▸ WRITTEN REQUEST: Starting at the line that contains "kingdom: Animalia" and ending at the line that contains "common name: African red-eyed bulbul", can you write those lines out again with "scientific name" changed to "binomial name" and everything else left the same?

▸ DATA SUPPLIED:
------------

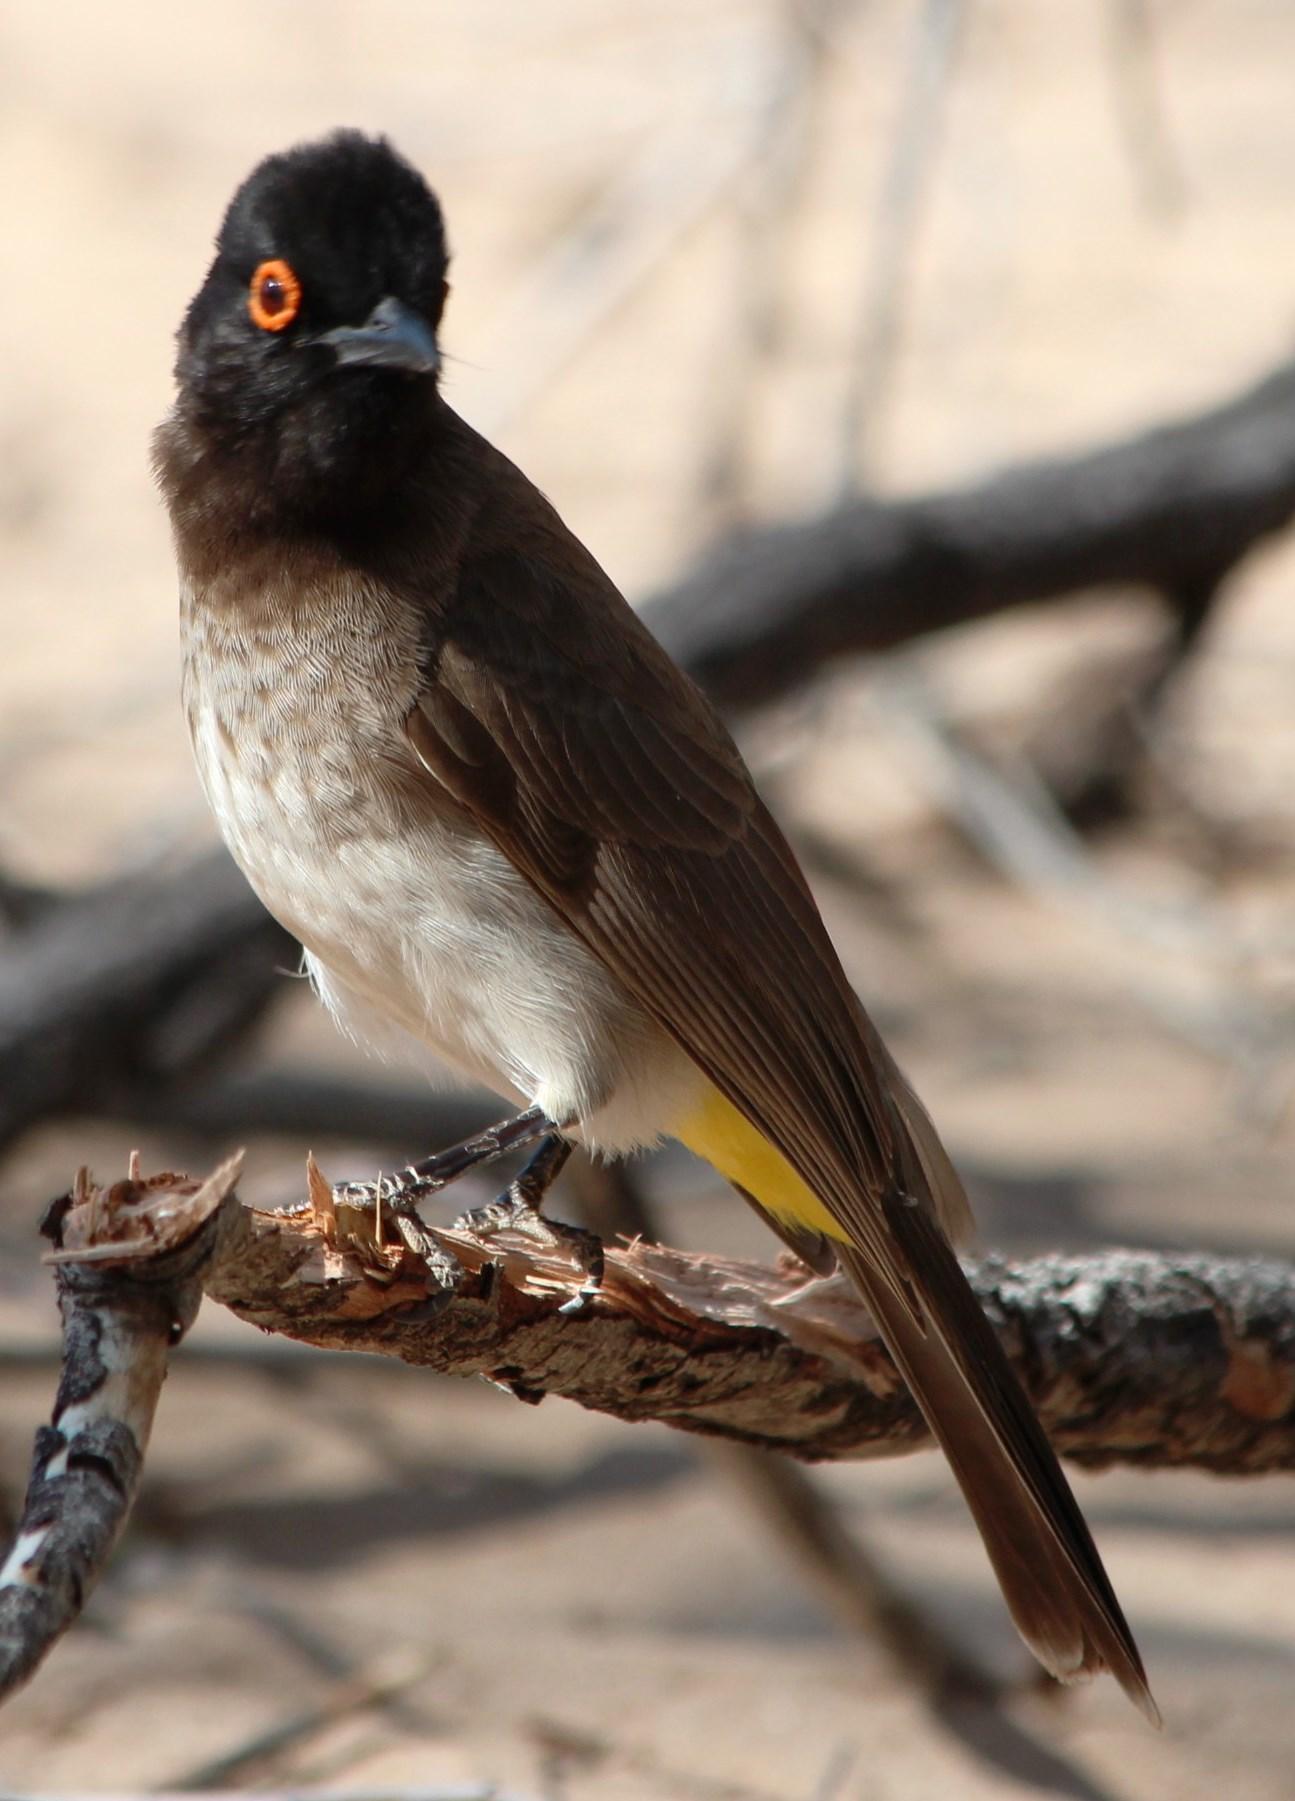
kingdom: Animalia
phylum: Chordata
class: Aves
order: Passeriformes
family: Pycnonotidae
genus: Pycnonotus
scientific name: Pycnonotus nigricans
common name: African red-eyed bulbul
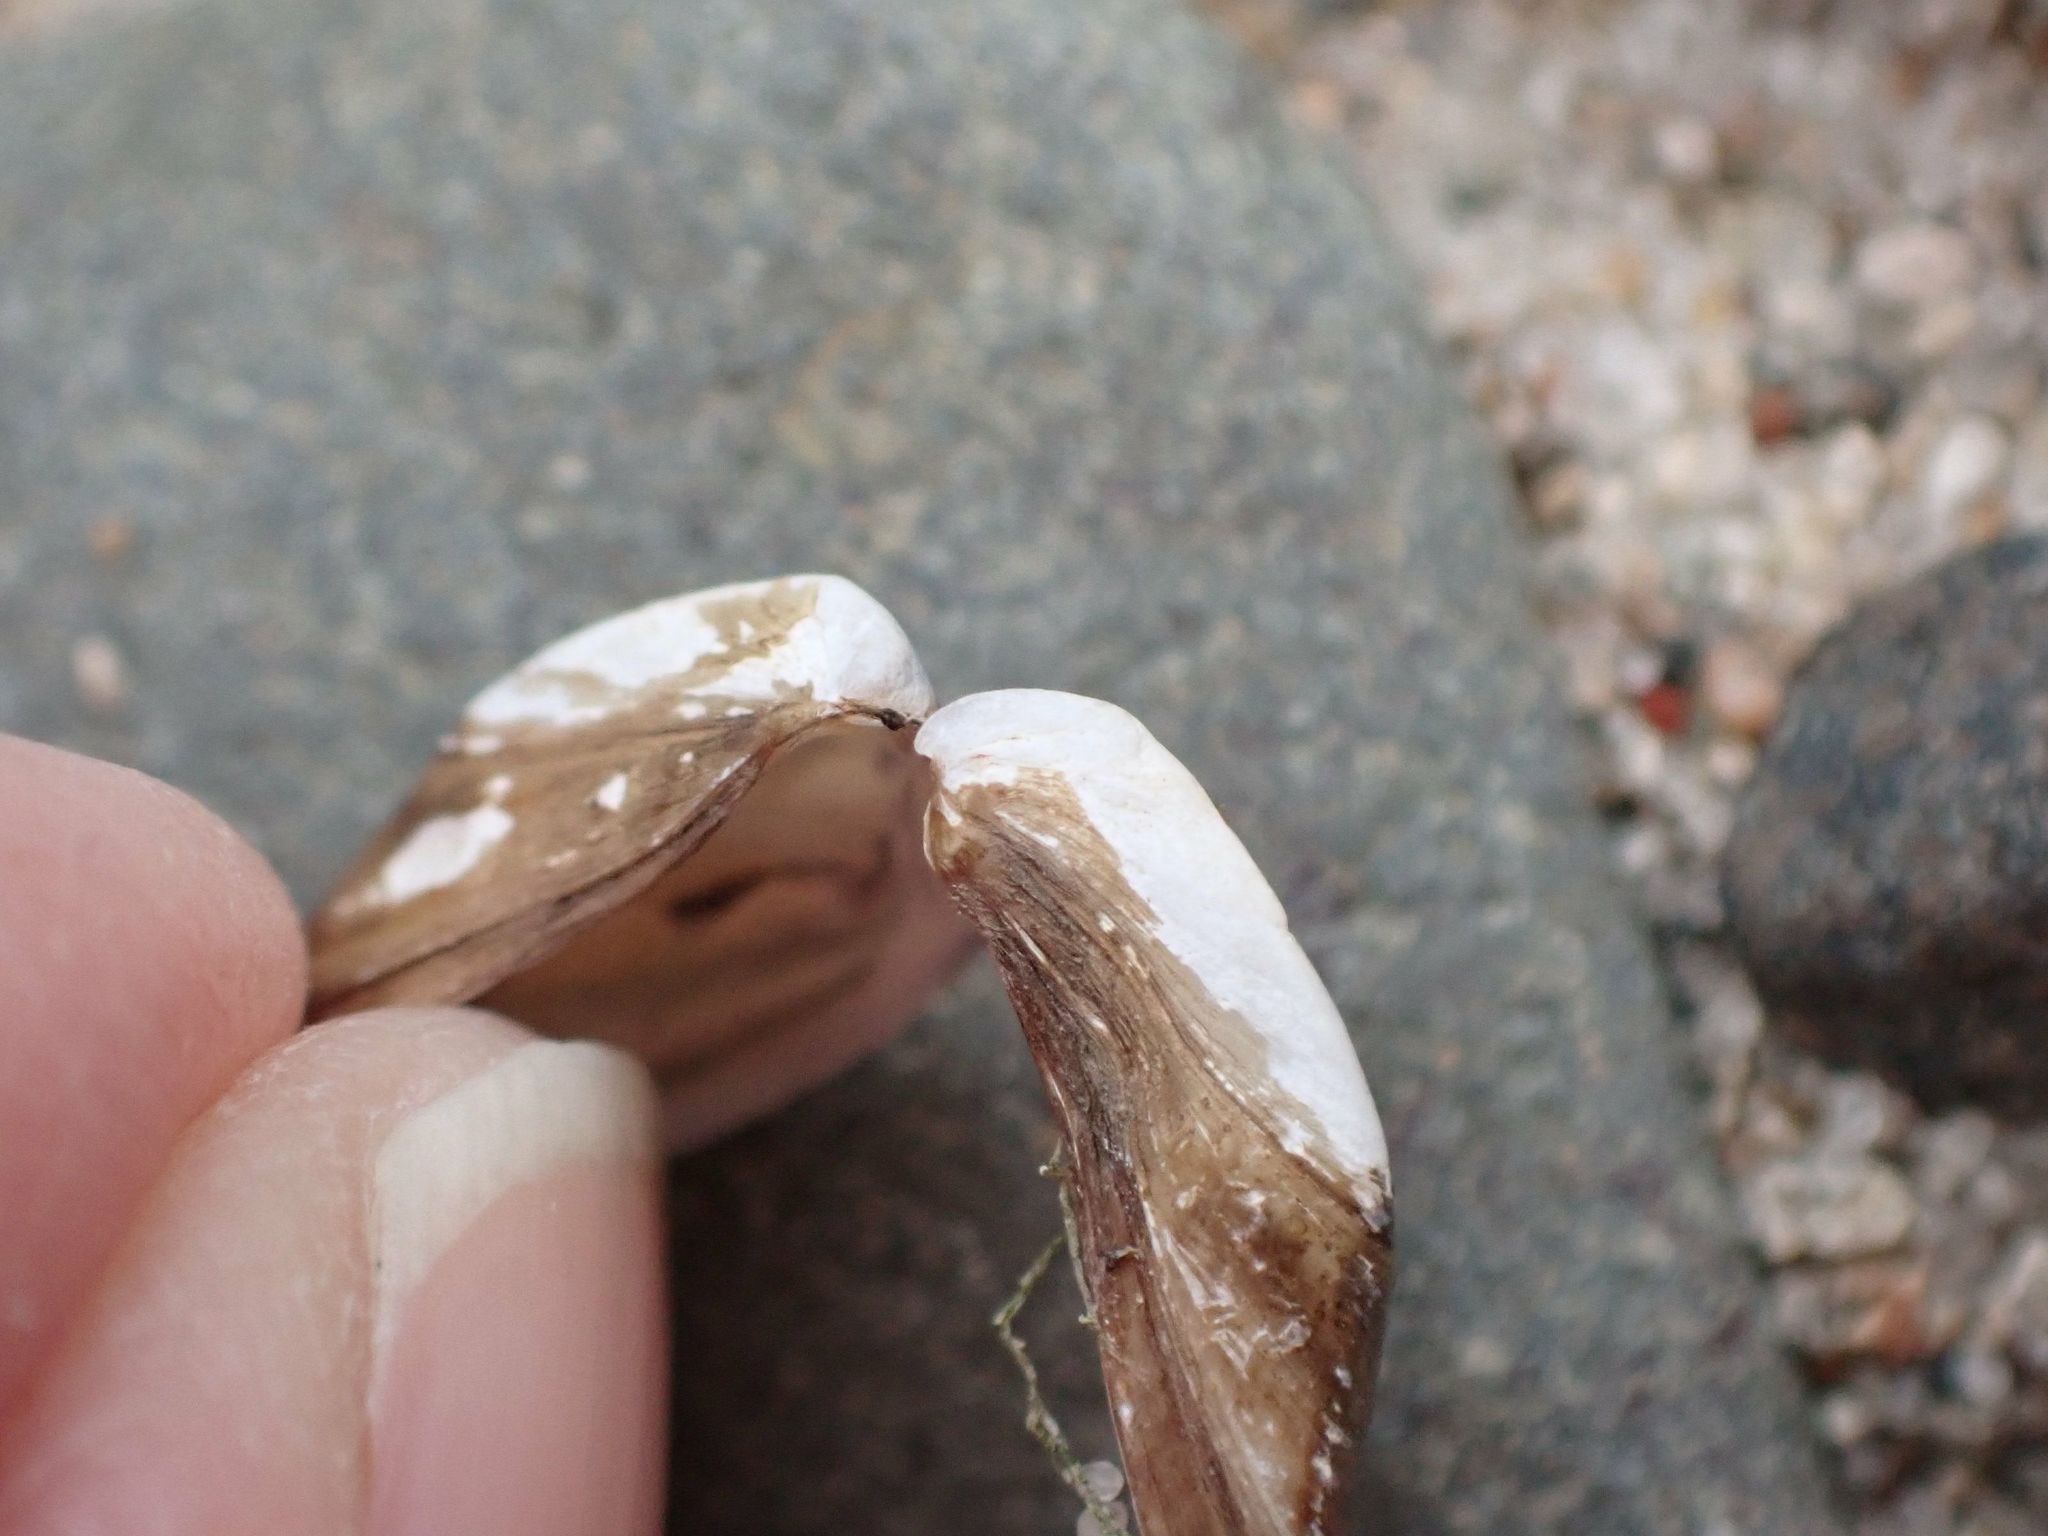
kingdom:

------------

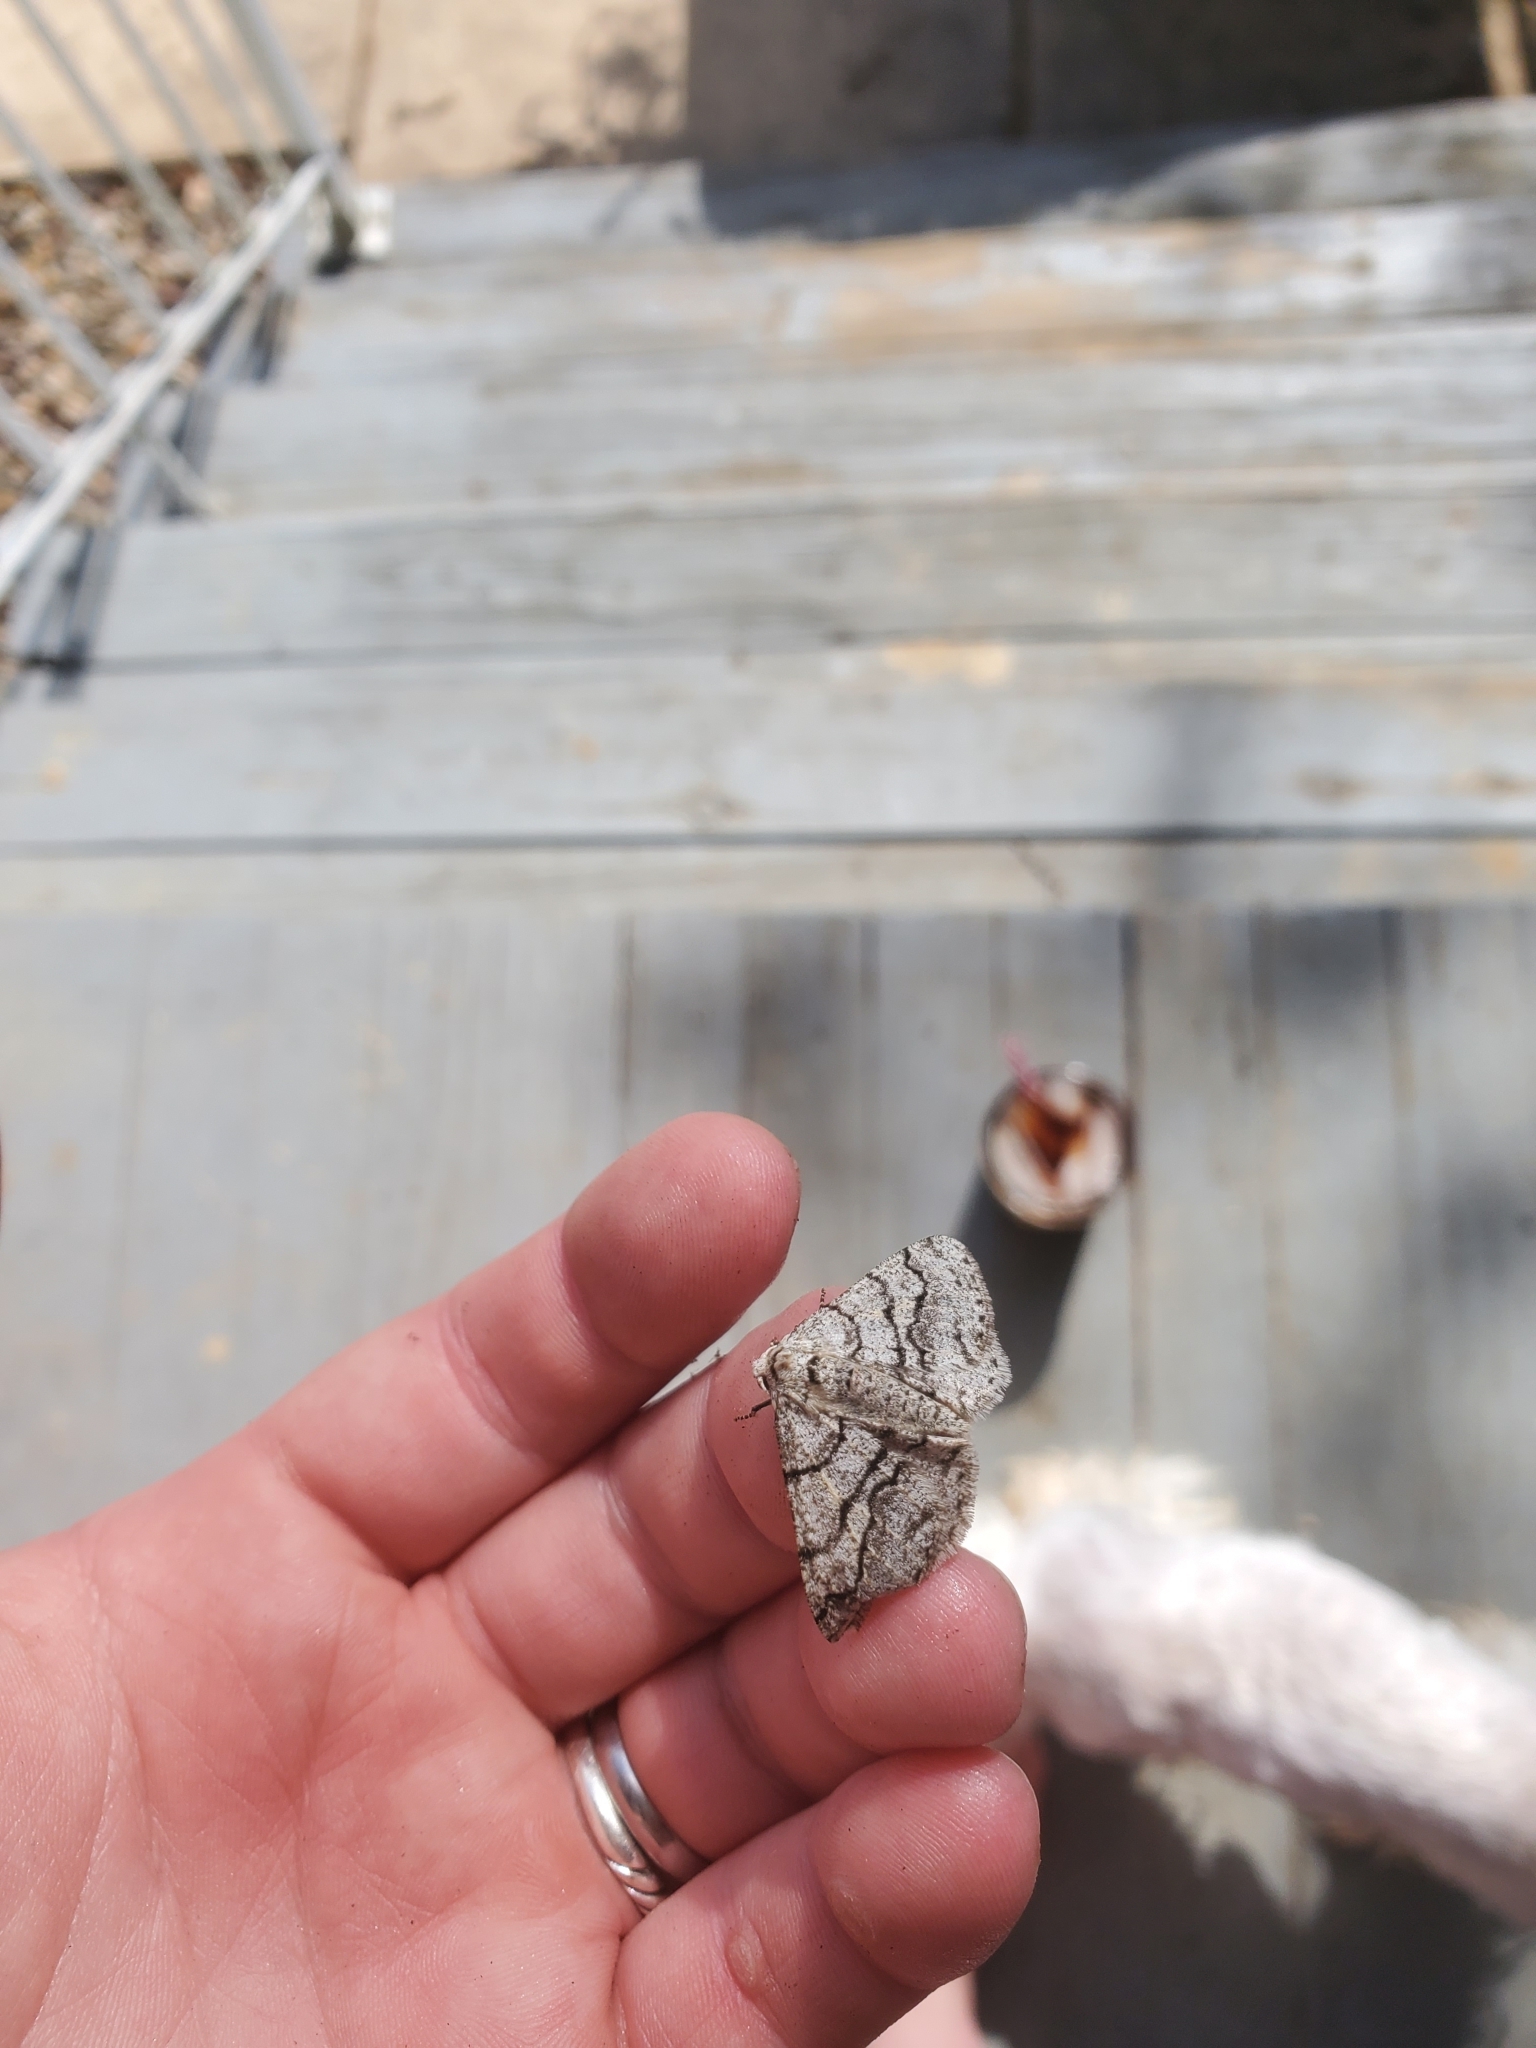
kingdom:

------------

▸ OUTPUT FOR THIS EXERCISE:
kingdom: Animalia
phylum: Chordata
class: Aves
order: Passeriformes
family: Pycnonotidae
genus: Pycnonotus
binomial name: Pycnonotus nigricans
common name: African red-eyed bulbul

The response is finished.